Buy a nice card OP, make the donation, and perhaps pop a packet of seeds for some nice flowers for their garden inside the card.

2isabella2 · 05/02/2019 10:13

I'd get a small gift as well as a donation, if you'd spend £50 I'd probably spend £15 on a gift and donate £35. Sometimes I buy a nice bottle of wine from the year they met, or some games if they like them.

thecatsthecats · 05/02/2019 10:13

This is going to sound twatty (because it is), but they will have guests who will still want to buy 'a little something'. And who will buy something way below their usual budget for that thing that's... naff. Ugly. Not their taste.

Sure, at least they have several million pound houses to hide it away in guest bedrooms, but since their focus seems to be on a really good party, respect their wishes and make the charity donation.

sunlove · 05/02/2019 10:15

Wow! Thank you so much for all the replies. This is only the second wedding I’ve been to as an adult, so not sure of etiquette.

I’ll get a nice card and make a donation Smile then maybe offer to take them for dinner or drinks when they’re back to hear about their honeymoon.

OP posts:
Tinty · 05/02/2019 10:16

If you are any good at taking pictures, I would maybe try to take a nice picture of them on the day and then send it to them for when they get back from their honeymoon. Nice card, charity donation done.
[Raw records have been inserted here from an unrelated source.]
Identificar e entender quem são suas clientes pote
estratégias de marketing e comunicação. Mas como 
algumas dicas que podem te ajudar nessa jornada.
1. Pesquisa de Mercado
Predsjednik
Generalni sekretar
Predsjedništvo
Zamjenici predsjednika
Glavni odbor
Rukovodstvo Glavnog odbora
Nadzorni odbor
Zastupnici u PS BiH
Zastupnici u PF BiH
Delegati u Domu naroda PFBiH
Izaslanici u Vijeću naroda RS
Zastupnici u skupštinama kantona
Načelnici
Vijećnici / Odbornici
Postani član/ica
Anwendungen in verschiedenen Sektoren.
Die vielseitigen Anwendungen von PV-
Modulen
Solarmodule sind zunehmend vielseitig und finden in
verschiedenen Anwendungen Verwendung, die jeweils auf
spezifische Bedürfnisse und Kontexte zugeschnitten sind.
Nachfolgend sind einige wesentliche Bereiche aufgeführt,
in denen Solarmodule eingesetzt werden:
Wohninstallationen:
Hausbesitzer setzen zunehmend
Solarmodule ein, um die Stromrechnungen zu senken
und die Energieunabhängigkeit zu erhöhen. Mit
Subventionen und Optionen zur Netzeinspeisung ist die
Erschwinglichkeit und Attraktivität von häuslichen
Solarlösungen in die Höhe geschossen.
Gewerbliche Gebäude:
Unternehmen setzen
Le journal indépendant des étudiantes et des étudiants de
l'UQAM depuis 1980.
JasperKarat · 05/02/2019 10:17

I'd go with their wishes, if you happen to take any lovely candid pictures, you could frame one and give it as a thank you after the wedding

Downtheroadfirstonleft · 05/02/2019 10:23

Great idea from Tinty!

SheepyFun · 05/02/2019 11:12

thecatsthecats I know just what you mean! Though we certainly aren't millionaires. We though asking for charity donations would minimise unwanted gift (as well as helping causes we cared about), but it didn't entirely eliminate them.
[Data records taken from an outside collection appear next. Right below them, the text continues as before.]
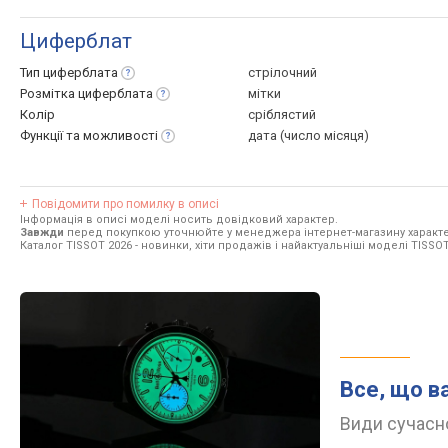
Циферблат
Тип
циферблата
стрілочний
Розмітка
циферблата
мітки
Колір
сріблястий
Функції та
можливості
дата (число місяця)
Повідомити про помилку в описі
Інформація в описі моделі носить довідковий характер.
Завжди
перед покупкою уточнюйте у менеджера інтернет-магазину характе
Каталог TISSOT 2026
- новинки, хіти продажів і найактуальніші моделі TISSOT
Все, що в
Види сучасно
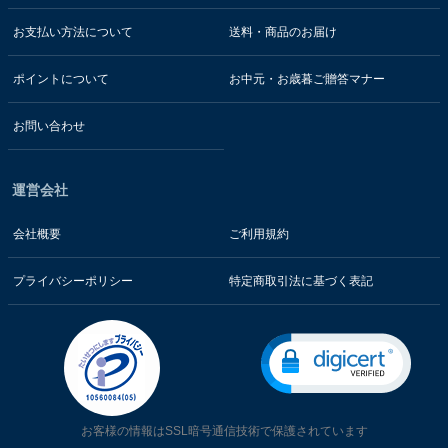
お支払い方法について
送料・商品のお届け
ポイントについて
お中元・お歳暮ご贈答マナー
お問い合わせ
運営会社
会社概要
ご利用規約
プライバシーポリシー
特定商取引法に基づく表記
お客様の情報はSSL暗号通信技術で保護されています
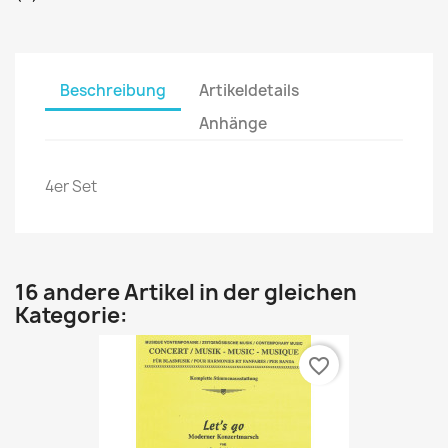
Beschreibung
Artikeldetails
Anhänge
4er Set
16 andere Artikel in der gleichen
Kategorie:
favorite_border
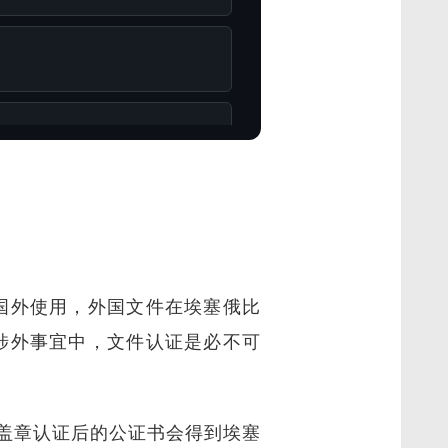
国外使用，外国文件在埃塞俄比
涉外事宜中，文件认证是必不可
盖章认证后的公证书会得到埃塞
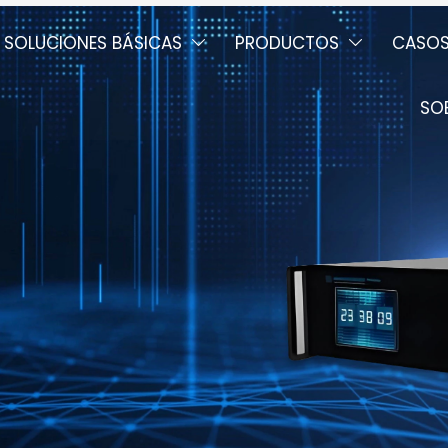
SOLUCIONES BÁSICAS
PRODUCTOS
CASO


SO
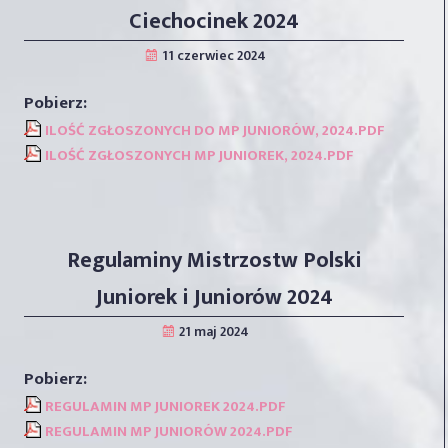
Ciechocinek 2024
ILOŚĆ ZGŁOSZONYCH DO MP JUNIORÓW, 2024.PDF
ILOŚĆ ZGŁOSZONYCH MP JUNIOREK, 2024.PDF
Regulaminy Mistrzostw Polski
Juniorek i Juniorów 2024
REGULAMIN MP JUNIOREK 2024.PDF
REGULAMIN MP JUNIORÓW 2024.PDF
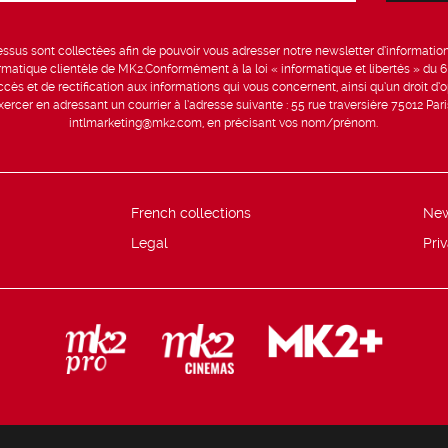
sus sont collectées afin de pouvoir vous adresser notre newsletter d’information 
formatique clientèle de MK2.Conformément à la loi « informatique et libertés » du 
ccès et de rectification aux informations qui vous concernent, ainsi qu’un droit d’op
rcer en adressant un courrier à l’adresse suivante : 55 rue traversière 75012 Par
intlmarketing@mk2.com, en précisant vos nom/prénom.
French collections
Ne
Legal
Pri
KillerSpider · 05/02/2019 11:20

You can’t go wrong with an ironing board.

greendale17 · 05/02/2019 11:22

Voucher for their favourite restaurant

BelfastSmile · 05/02/2019 11:23

We did the same at our wedding. We were having a small do, and we just didn't want people spending a fortune - we already had all the household stuff we needed anyway, and our house is small, so we've no space to store things.
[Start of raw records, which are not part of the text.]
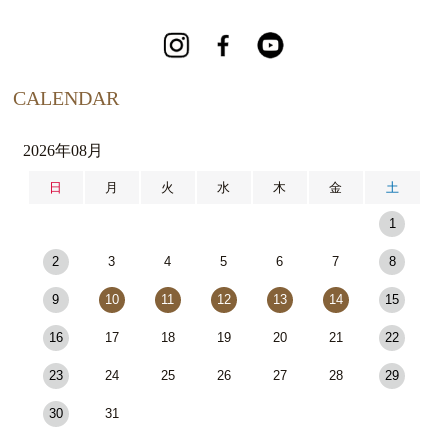
CALENDAR
2026年08月
日
月
火
水
木
金
土
1
2
3
4
5
6
7
8
9
10
11
12
13
14
15
16
17
18
19
20
21
22
23
24
25
26
27
28
29
30
31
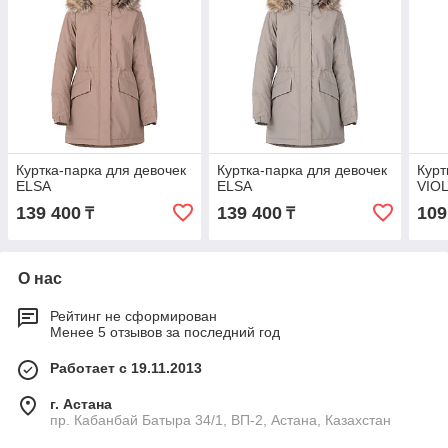
Куртка-парка для девочек
Куртка-парка для девочек
Курт
ELSA
ELSA
VIOL
139 400
139 400
109
₸
₸
О нас
Рейтинг не сформирован
Менее 5 отзывов за последний год
Работает с 19.11.2013
г. Астана
пр. Кабанбай Батыра 34/1, ВП-2, Астана, Казахстан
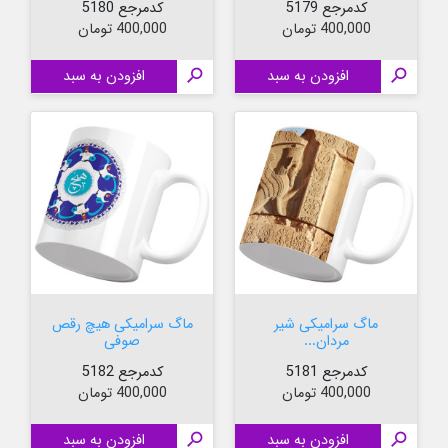
کدمرجع 5179
کدمرجع 5180
قیمت
قیمت
400,000 تومان
400,000 تومان

افزودن به سبد

افزودن به سبد
ماگ سرامیکی شیر
ماگ سرامیکی هیچ رقص
مردان...
صوفی
کدمرجع 5181
کدمرجع 5182
قیمت
قیمت
400,000 تومان
400,000 تومان

افزودن به سبد

افزودن به سبد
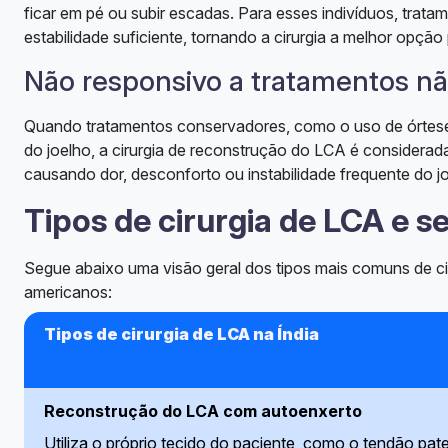
ficar em pé ou subir escadas. Para esses indivíduos, trata
estabilidade suficiente, tornando a cirurgia a melhor opção
Não responsivo a tratamentos nã
Quando tratamentos conservadores, como o uso de órteses 
do joelho, a cirurgia de reconstrução do LCA é considerada
causando dor, desconforto ou instabilidade frequente do jo
Tipos de cirurgia de LCA e s
Segue abaixo uma visão geral dos tipos mais comuns de c
americanos:
Tipos de cirurgia de LCA na Índia
Reconstrução do LCA com autoenxerto
Utiliza o próprio tecido do paciente, como o tendão patela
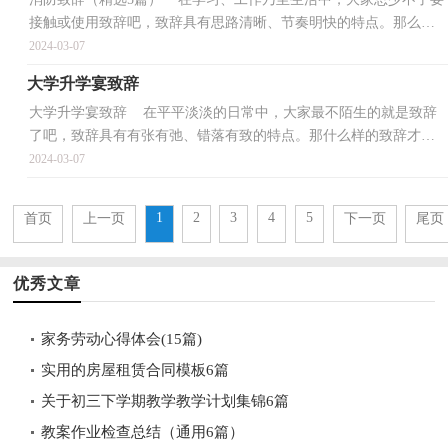
接触或使用致辞吧，致辞具有思路清晰、节奏明快的特点。那么你
有真正了解过致辞吗？以下是小编为大家整理的消防致辞（...
2024-03-07
大学升学宴致辞
大学升学宴致辞 在平平淡淡的日常中，大家最不陌生的就是致辞
了吧，致辞具有有张有弛、错落有致的特点。那什么样的致辞才具
有启发意义呢？以下是小编为大家收集的大学升学宴致...
2024-03-07
1
2
3
4
5
首页
上一页
下一页
尾页
优秀文章
家务劳动心得体会(15篇)
实用的房屋租赁合同模板6篇
关于初三下学期教学教学计划集锦6篇
教案作业检查总结（通用6篇）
A few people insisted on bringing presents, but most made a donation (we didn't specify a charity).

A close friend bought us some nice plants for the garden, which we still have. A few bought vouchers for a meal out, or a book token, which we enjoyed.

So in your shoes, since you're close to them, I'd maybe get a nice plant as well as the donation.

Fuei · 05/02/2019 11:39

We asked for charity donations, not because we're well off but because it meant a lot to us to do so. It definitely confused a few of our older relatives, but they all went with it, so do follow what they have asked and get something small and personal if you feel you have to, but not to the point it diminishes what you would donate.